According to the Oxford English Dictionary, “wuther,” a dialect variant of “whither,” can mean “an attack, onset; a smart blow, or stroke,” and it is in this sense that the house is under constant attack from the outside Other. However, wuther can also mean “to tremble, shake, quiver,” so that “wuthering” denotes “a quivering movement” or “a tremble” that convulses internally rather than from external attacks. The Heights thus wuthers from within as well as from without, and we see this pattern throughout Nelly Dean’s narrative of the house’s history. Arguably, it is due to the penetration of the Other that causes all of the “wuthering.” Initially, Heathcliff himself is certainly the Other, an invading assailant, and he so successfully penetrates Wuthering Heights that he becomes the primary means of the internal, convulsive trembles as well.
Literary critic Steven Vine writes, “It is Heathcliff who seems most insistently to shake the fixed structures of the novel’s world … Heathcliff restlessly invades and overturns the generic and narrative protocols of the novel. An unquiet and contradictory presence, Heathcliff can be seen as a trope of radical displacement … Heathcliff comes from outside, from the other, introducing an instability into the world that precariously incorporates him, and he is never stably lodged in any of the social places he assumes.”
Heathcliff is thus an agent of disruption, and his life is framed in terms of taking the place of others. His introduction to the Earnshaw family is simultaneously an expulsion from it, being adopted while also being rejected. Even his name had already been that of a son in the Earnshaw household who died in childhood. Heathcliff immediately takes the place of Hindley in his father’s affections, and as an adult he takes Hindley’s rightful place as the master of the Heights; finally, he takes the Lintons’ place as the master of Thrushcross Grange.
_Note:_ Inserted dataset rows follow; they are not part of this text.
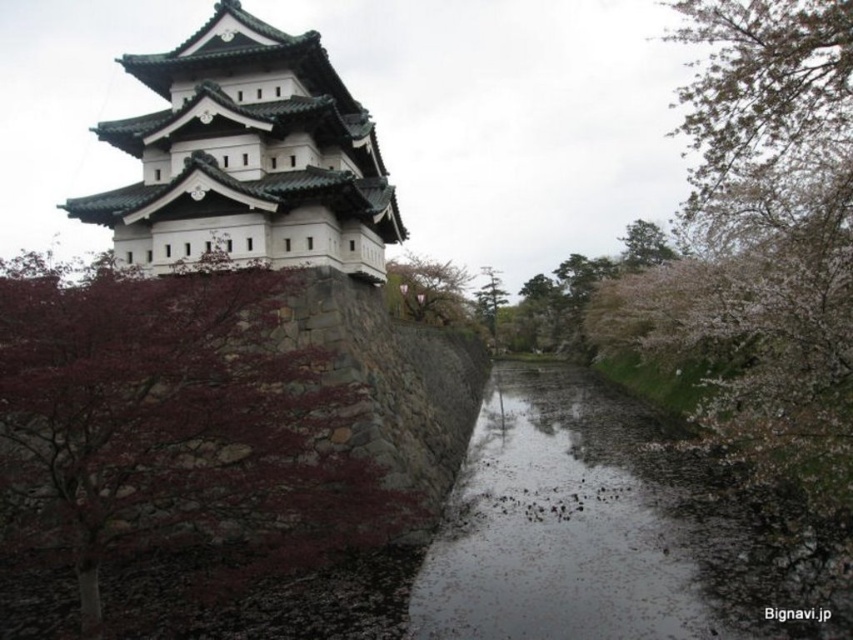
You are a visitor at Hirosaki Castle and notice two landmarks in the scene. Which object takes up more area in the image? Please choose between the dark red bark tree at left and the white stone tower at upper left.

The white stone tower at upper left occupies more space in the image than the dark red bark tree at left.

You are standing in front of the Hirosaki Castle and notice two trees in the scene. The dark red bark tree at left and the green leafy tree at upper center. Which tree is positioned more to the left side of the image?

The dark red bark tree at left is positioned more to the left side of the image compared to the green leafy tree at upper center.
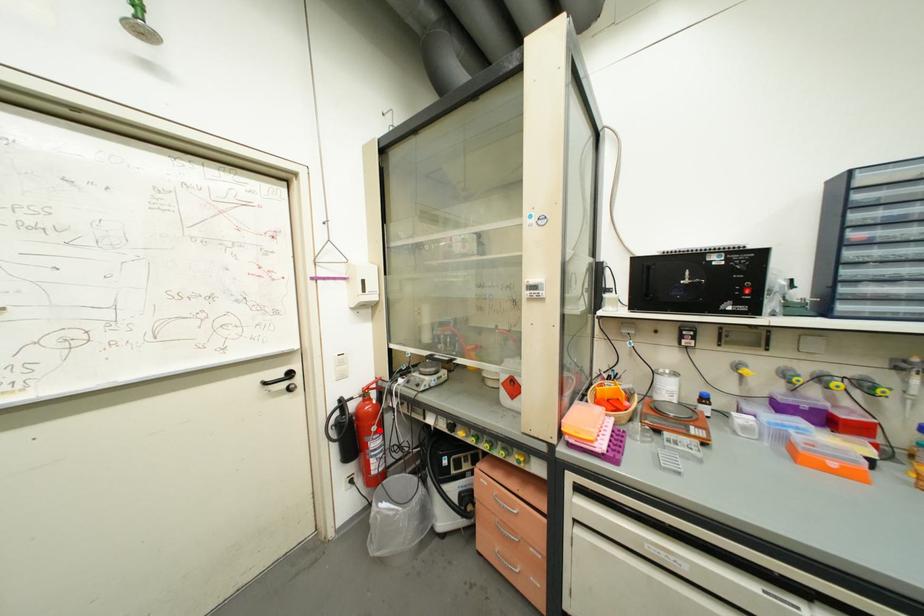
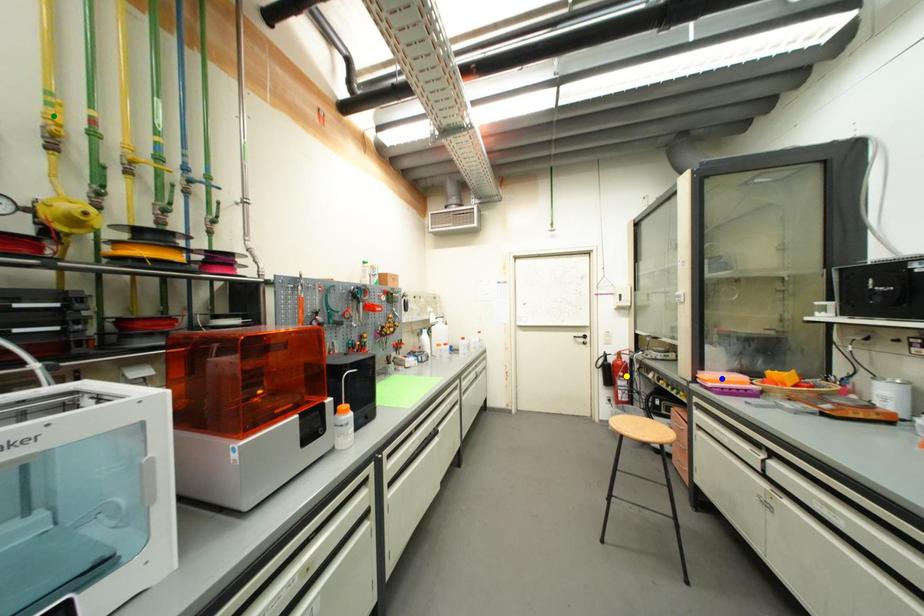
Question: I am providing you with two images of the same scene from different viewpoints. A red point is marked on the first image. You are given multiple points on the second image. Which point in image 2 is actually the same real-world point as the red point in image 1?

Choices:
 (A) yellow point
 (B) blue point
 (C) green point

Answer: (A)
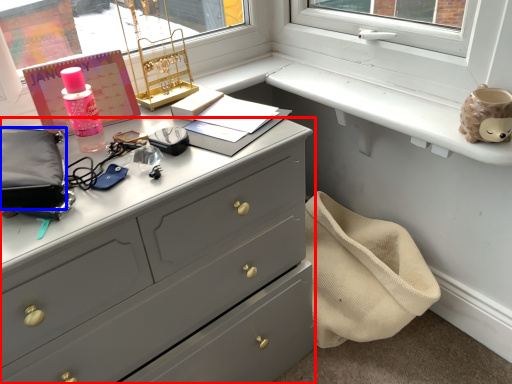
Question: Which object appears closest to the camera in this image, chest of drawers (highlighted by a red box) or pouch (highlighted by a blue box)?

Choices:
 (A) chest of drawers
 (B) pouch

Answer: (A)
Vines continues, “Heathcliff’s unstable or wuthering position in the family structure in fact dramatizes the forces that constitute that structure; forces of incorporation and expulsion gather round him in such a way as to make him both marginal to the family and exemplary of its instabilities.” Heathcliff’s “contradictory presence” thus makes him at once a favorite and pariah.
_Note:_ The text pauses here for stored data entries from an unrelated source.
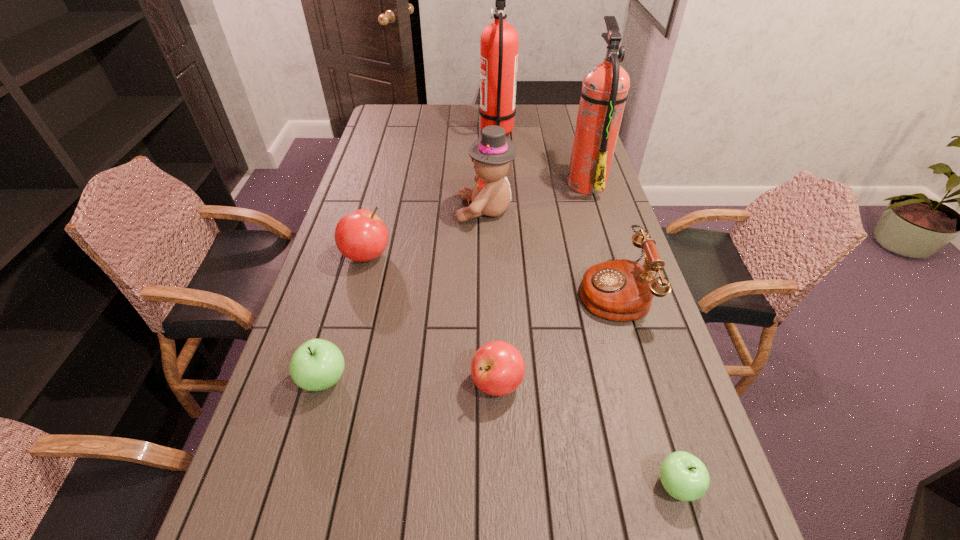
Identify the location of the nearer red apple. (497, 368).

Locate an element on the screen. Image resolution: width=960 pixels, height=540 pixels. the shortest apple is located at coordinates (684, 477).

Find the location of a particular element. Image resolution: width=960 pixels, height=540 pixels. the shortest object is located at coordinates (684, 477).

The height and width of the screenshot is (540, 960). In order to click on vacant space located 0.370m on the handle side of the red fire extinguisher in this screenshot , I will do `click(392, 132)`.

Locate an element on the screen. free location located 0.090m on the handle side of the red fire extinguisher is located at coordinates (458, 132).

The width and height of the screenshot is (960, 540). I want to click on vacant space situated on the handle side of the red fire extinguisher, so click(x=461, y=132).

Find the location of a particular element. Image resolution: width=960 pixels, height=540 pixels. free space located at the nozzle of the nearer fire extinguisher is located at coordinates (525, 183).

This screenshot has width=960, height=540. Identify the location of free space located at the nozzle of the nearer fire extinguisher. (522, 183).

Where is `free region located 0.380m at the nozzle of the nearer fire extinguisher`? This screenshot has width=960, height=540. free region located 0.380m at the nozzle of the nearer fire extinguisher is located at coordinates (462, 183).

Locate an element on the screen. This screenshot has height=540, width=960. free space located 0.160m on the front-facing side of the rag_doll is located at coordinates (409, 210).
It can be argued that Edgar and Isabella Linton are similar in their introduction to Wuthering Heights — they are certainly the Other until their marriages swirl them into the heart of the Heights and irrevocably bind them to its interior. Like Heathcliff, it is their catastrophic presence in the novel that causes much of the disturbance as the two families violently collide and fuse together. However, they are like the reader somewhat in that much of the Heights is shocking to their more orderly and conventional sensibilities.
Perhaps it is the child in me who always wants to see the pictures or just a healthy love of art, but my third encounter with Wuthering Heights was also delightfully enhanced by reading a copy newly published by the Folio Society. The commissioned illustrations by artist Rovina Cai perfectly capture the “wuthering” that takes place in every element of the novel as well as visually express Catherine and Heathcliff’s uniquely dark romance. Whether you have read it before, love it, hate it, or have never beheld the wild moors of Wuthering Heights, I earnestly recommend you take a peek into this Other world.